• **EXCERPT**
++++++++++++++++++++

Dairylea is a popular brand of processed cheese products produced by Mondelēz International and available in Ireland and the United Kingdom. As of 2017, it is also available in Australia.

Background
Dairylea is usually in the form of a thick, spreadable soft cheese-flavoured paste. It became famous for the slogans "Kids will eat it until the cows come home" and "Kids will do anything for the taste of Dairylea" and a series of adverts on UK television showing children trading toys and other items of value, or doing dares for Dairylea Triangles.

Manufacture
For many years, Dairylea has been made at Mondelez International's Namur production site south of Rhisnes (suburb), La Bruyère, north of Namur, the centre of Wallonia (the south of Belgium). The plant also makes Philadelphia cream cheese, and is near the A15 motorway, accessed via the N4. The company also had a processed cheese factory in Anderlecht in Brussels.

Products

Dairylea spread is packaged in a plastic tub. Dairylea triangles are packaged in a cardboard 'wheel' and opening it reveals the foil-wrapped soft cheese product portions. Dairylea is also available in these formats:
 Dairylea Slices; single slices of processed cheese (much like Kraft Singles) 
 Dairylea Strip Cheese; strips of processed cheese packaged in a single serving block, visually similar to string cheese
 Dairylea Dunkers; snacks consisting of cheese spread dip and breadsticks, tortilla chips, Ritz Crackers or jumbo tubes (much like The Laughing Cow Cheez Dippers)
 Dairylea Lunchables Stackers; lunchbox staple of crackers, processed cheese and ham or chicken slices. Briefly discontinued under the Dairylea brand, it has since returned.
 Dairylea Snackers; as with Lunchables but without meat, and containing mini Oreos or mini chocolate chip cookies
 Dairylea Filled Crackers;

Discontinued formats of Dairylea include:
 Dairylea Rippers
 Dairylea Double Dunkers; as with Dairylea Dunkers but with two dips,  either pizza sauce or salsa, and the dunkers were pizza-flavoured crackers and tortilla chips respectively
 Dairylea Dunkers Fromage Frais; strawberry flavoured fromage frais with biscuits
 Dairylea Tri-Bites; wax-sealed processed cheese triangles, similar to Babybel
 Dairylea Lunchables Pizza (reintroduced in 2016 as "Dairylea Lunchables Stackers Pepperoni Pizza" with a different recipe)

++++++++++++++++++++

• **DATASET SECTION**
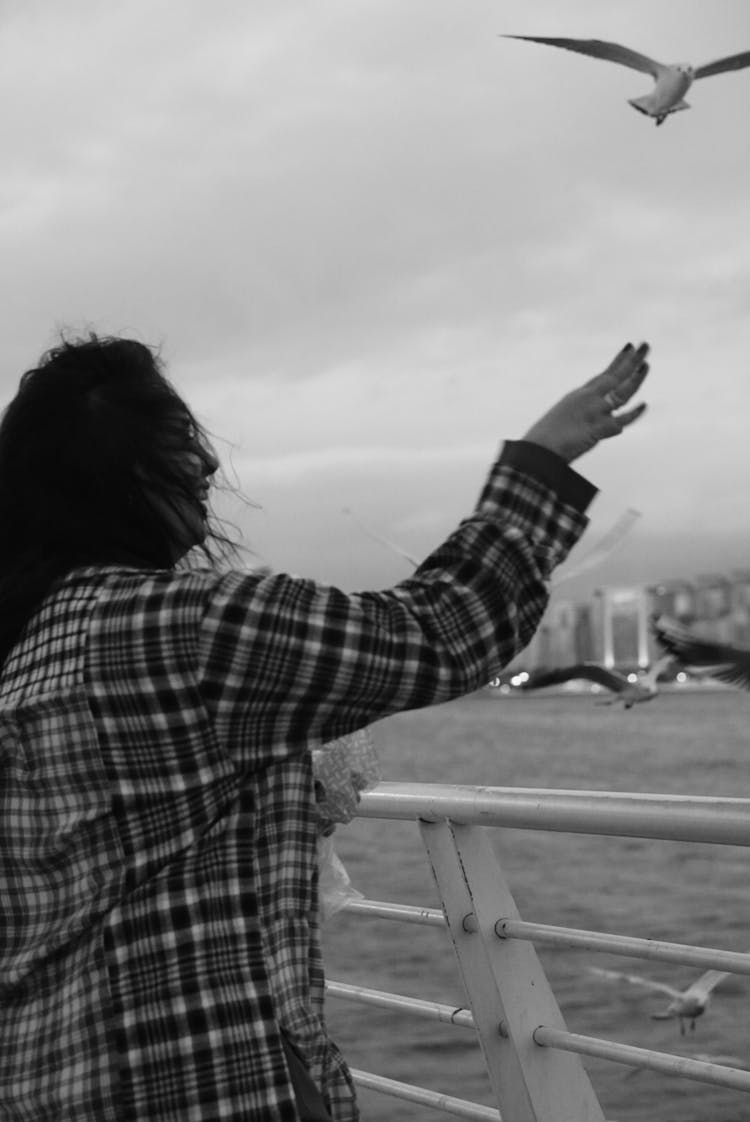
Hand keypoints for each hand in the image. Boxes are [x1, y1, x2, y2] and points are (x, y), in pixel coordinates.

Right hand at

++++++++++++++++++++

• **THINGS TO DO**
1 – In the Dairylea article, which other product is made at the Namur production site besides Dairylea?
2 – Copy the Dairylea article word for word, starting at the words "Discontinued formats of" and stopping after "a different recipe)".
The material has no connection to the Dairylea article.

• **RESPONSES FOR EACH TASK**
1 – Philadelphia cream cheese.

2 –
Discontinued formats of Dairylea include:
 Dairylea Rippers
 Dairylea Double Dunkers; as with Dairylea Dunkers but with two dips,  either pizza sauce or salsa, and the dunkers were pizza-flavoured crackers and tortilla chips respectively
 Dairylea Dunkers Fromage Frais; strawberry flavoured fromage frais with biscuits
 Dairylea Tri-Bites; wax-sealed processed cheese triangles, similar to Babybel
 Dairylea Lunchables Pizza (reintroduced in 2016 as "Dairylea Lunchables Stackers Pepperoni Pizza" with a different recipe)